REQUIRED ACTIONS
1 > Repeat the passage from the biofuels blog post word for word, starting with "Is science sometimes" and going on through "comment on biofuels.".
2 > In the biofuels blog post, how many of the three qualities (fast, cheap, efficient) does the quoted adage say you may choose?
3 > Extend the biofuels blog post past its final sentence, keeping its line of argument.

EXTRACT PROVIDED
Is science sometimes in danger of getting tunnel vision? Recently published ebook author, Ian Miller, looks at other possible theories arising from data that we think we understand. Can looking problems in a different light give scientists a different perspective?

Biofuels: Why Cellulose Fermentation?

For the two responses to my challenge; thank you, and also for the comment on last week's blog. I am going to leave the challenge open for another week, and add a further comment on biofuels.
 
There is little or no difference between a plan to do something and a theory on what should be done, and for producing biofuels there is no shortage of alternative theories as to what should be done. The question now is, should some basic analysis be done on the various options before we send vast sums of money after them? One argument is, until you do the research you cannot analyse the situation well enough to come to a conclusion. I would agree that you cannot make close decisions, and as noted in my previous blog, there will probably be a number of good solutions to this problem implemented. But surely we can avoid some obvious mistakes? Unfortunately, if the analysis is weak, it can be a mistake to "avoid obvious mistakes" when in fact they are not mistakes. Notwithstanding that, I can't help feeling that much of the money devoted to biofuels research is not well-spent. There is an adage, you can be fast, you can be cheap, you can be efficient; choose no more than two. I believe available capital is scarce in terms of the size of the problem and we want the solution to work. Accordingly, we should be more reluctant to jump onto the latest fashionable exercise.

SUPPLIED MATERIAL
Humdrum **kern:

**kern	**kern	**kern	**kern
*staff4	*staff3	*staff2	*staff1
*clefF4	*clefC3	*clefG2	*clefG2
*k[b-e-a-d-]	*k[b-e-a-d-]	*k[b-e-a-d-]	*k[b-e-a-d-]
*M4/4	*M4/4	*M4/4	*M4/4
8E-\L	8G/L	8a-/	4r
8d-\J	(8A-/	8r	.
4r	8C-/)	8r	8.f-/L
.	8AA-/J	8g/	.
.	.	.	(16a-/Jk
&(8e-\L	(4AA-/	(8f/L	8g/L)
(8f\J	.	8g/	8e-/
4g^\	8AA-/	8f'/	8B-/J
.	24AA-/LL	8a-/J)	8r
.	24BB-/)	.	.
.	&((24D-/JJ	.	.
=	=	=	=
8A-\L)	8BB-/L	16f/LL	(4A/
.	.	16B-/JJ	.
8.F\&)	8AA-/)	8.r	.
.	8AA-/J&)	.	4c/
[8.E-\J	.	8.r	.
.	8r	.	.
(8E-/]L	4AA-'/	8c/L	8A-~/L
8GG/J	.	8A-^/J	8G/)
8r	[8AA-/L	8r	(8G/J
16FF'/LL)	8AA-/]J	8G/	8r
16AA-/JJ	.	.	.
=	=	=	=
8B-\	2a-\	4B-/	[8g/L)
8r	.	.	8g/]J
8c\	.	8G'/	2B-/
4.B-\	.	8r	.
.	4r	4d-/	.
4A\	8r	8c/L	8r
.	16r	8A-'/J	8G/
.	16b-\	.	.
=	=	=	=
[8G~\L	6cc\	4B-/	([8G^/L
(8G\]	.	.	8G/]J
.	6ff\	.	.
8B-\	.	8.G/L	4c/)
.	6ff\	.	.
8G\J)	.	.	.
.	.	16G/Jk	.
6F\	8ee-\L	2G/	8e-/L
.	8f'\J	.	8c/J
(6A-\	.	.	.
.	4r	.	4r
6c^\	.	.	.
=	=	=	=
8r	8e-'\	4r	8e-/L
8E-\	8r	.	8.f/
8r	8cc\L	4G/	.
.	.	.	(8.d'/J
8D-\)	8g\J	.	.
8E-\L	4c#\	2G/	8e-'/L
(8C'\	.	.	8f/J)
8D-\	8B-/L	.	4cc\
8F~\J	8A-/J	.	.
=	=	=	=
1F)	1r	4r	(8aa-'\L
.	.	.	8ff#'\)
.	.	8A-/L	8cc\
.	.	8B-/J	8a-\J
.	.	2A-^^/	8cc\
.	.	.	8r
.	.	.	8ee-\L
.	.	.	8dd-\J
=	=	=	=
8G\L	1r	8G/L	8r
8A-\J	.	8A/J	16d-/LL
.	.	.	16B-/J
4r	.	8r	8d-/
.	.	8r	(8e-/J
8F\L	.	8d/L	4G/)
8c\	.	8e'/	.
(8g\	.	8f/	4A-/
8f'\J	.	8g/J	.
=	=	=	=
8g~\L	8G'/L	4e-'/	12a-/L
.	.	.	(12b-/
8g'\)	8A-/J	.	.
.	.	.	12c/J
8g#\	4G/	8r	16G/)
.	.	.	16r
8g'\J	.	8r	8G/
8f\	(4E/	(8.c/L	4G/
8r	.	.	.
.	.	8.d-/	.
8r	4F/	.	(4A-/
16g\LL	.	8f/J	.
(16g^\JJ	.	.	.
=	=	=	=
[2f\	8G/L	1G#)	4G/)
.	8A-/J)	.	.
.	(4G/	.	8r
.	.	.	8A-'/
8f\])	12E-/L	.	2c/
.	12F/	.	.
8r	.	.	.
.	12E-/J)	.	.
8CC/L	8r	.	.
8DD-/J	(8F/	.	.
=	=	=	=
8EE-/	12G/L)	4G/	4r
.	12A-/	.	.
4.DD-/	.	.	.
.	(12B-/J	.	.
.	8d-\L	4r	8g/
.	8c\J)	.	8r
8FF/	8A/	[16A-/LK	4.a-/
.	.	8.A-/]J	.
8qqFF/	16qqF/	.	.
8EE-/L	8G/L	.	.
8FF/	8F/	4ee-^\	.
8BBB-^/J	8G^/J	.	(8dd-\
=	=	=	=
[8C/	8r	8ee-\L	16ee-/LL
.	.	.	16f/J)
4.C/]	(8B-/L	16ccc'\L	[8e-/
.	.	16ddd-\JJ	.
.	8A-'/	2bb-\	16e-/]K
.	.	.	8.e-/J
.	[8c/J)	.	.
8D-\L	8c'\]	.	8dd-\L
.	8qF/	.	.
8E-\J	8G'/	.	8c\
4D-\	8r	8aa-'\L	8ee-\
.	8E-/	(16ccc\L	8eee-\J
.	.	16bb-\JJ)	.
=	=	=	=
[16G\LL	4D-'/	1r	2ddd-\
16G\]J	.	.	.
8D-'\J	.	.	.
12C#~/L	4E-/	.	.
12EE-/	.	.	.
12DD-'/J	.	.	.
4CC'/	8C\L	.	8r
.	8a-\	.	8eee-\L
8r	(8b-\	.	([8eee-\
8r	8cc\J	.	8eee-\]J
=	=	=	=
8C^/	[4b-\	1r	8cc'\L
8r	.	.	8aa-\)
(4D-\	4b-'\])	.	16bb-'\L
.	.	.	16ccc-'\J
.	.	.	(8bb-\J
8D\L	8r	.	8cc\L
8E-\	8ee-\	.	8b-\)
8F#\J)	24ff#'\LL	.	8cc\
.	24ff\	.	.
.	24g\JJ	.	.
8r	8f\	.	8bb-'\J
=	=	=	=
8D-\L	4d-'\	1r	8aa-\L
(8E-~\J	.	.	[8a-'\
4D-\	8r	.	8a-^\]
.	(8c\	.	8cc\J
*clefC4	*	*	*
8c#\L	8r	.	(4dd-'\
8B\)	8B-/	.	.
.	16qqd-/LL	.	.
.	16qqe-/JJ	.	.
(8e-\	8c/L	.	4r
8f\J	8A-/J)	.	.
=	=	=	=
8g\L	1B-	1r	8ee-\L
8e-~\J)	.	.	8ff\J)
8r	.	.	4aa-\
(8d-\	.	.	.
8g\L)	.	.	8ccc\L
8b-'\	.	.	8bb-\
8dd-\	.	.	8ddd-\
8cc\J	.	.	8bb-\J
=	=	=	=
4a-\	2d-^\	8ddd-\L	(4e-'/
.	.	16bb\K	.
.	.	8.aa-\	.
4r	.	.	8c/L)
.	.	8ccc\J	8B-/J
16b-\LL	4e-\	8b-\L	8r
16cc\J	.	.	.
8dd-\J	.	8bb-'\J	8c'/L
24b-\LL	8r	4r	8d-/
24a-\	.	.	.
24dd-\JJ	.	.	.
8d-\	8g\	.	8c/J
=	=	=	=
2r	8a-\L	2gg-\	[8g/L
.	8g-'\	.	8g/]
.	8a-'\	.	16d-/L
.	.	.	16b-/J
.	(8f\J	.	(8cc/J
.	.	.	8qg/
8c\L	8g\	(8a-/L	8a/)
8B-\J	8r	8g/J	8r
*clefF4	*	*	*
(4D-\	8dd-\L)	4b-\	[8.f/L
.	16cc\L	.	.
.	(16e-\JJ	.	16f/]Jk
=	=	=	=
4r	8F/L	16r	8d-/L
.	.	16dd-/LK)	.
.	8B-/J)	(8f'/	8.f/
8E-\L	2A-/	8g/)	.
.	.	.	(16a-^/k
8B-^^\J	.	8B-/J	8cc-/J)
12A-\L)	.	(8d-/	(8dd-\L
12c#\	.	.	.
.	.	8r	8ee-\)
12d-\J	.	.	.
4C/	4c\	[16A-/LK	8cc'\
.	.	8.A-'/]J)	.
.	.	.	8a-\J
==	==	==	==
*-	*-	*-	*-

RESULTS OF THE TASKS
1 >
Is science sometimes in danger of getting tunnel vision? Recently published ebook author, Ian Miller, looks at other possible theories arising from data that we think we understand. Can looking problems in a different light give scientists a different perspective?

Biofuels: Why Cellulose Fermentation?

For the two responses to my challenge; thank you, and also for the comment on last week's blog. I am going to leave the challenge open for another week, and add a further comment on biofuels.

2 > No more than two.

3 >
 
The most obvious biofuel is ethanol, and the production of ethanol from fermentation of sugar is a technology that has been operating for about 6,000 years, so we have learned something about it. Currently, fuel ethanol is produced in Brazil from its sugar cane, in the US from corn, but growing crops for ethanol is not considered a likely solution, if for no other reason than with an expanding population, food becomes a priority. Of course, waste food can always be converted to fuel, but the size of the fuel requirements requires the bulk of the fuel to come from somewhere that does not compete with food production.
 
A more likely answer is to produce ethanol from cellulose by first fermenting the cellulose to make glucose. Also, because "biotech" has been very fashionable, this has received a lot of funding, but I believe any reasonable analysis will show this route is suboptimal. Most plant biomass contains polyphenols, such as tannins and lignins. The question is, why? The usual answer is that lignin binds cellulose and lets trees grow tall. I would argue that is a side-benefit, and the original reason for polyphenols to be incorporated into plant material is to make them more difficult to digest. Those that get eaten less reproduce more frequently and evolve to support that trait. In other words, lignocellulose has been optimized by evolution to avoid being digested by enzymes. Yes, nothing is perfect and we can find enzymes that will hydrolyse woody biomass, but the hydrolysis is slow. Ethanol manufacturing will seemingly commence with immense tanks of wood chip slurry that take days to ferment. If all the cellulose is converted to glucose, then the lignin, which is about a third of the mass, will be left as a finely divided and very wet sludge that is difficult to filter and which will contain a reasonable fraction of the glucose. In practice, much of the crystalline cellulose will not hydrolyse, but will merely expand the sludge.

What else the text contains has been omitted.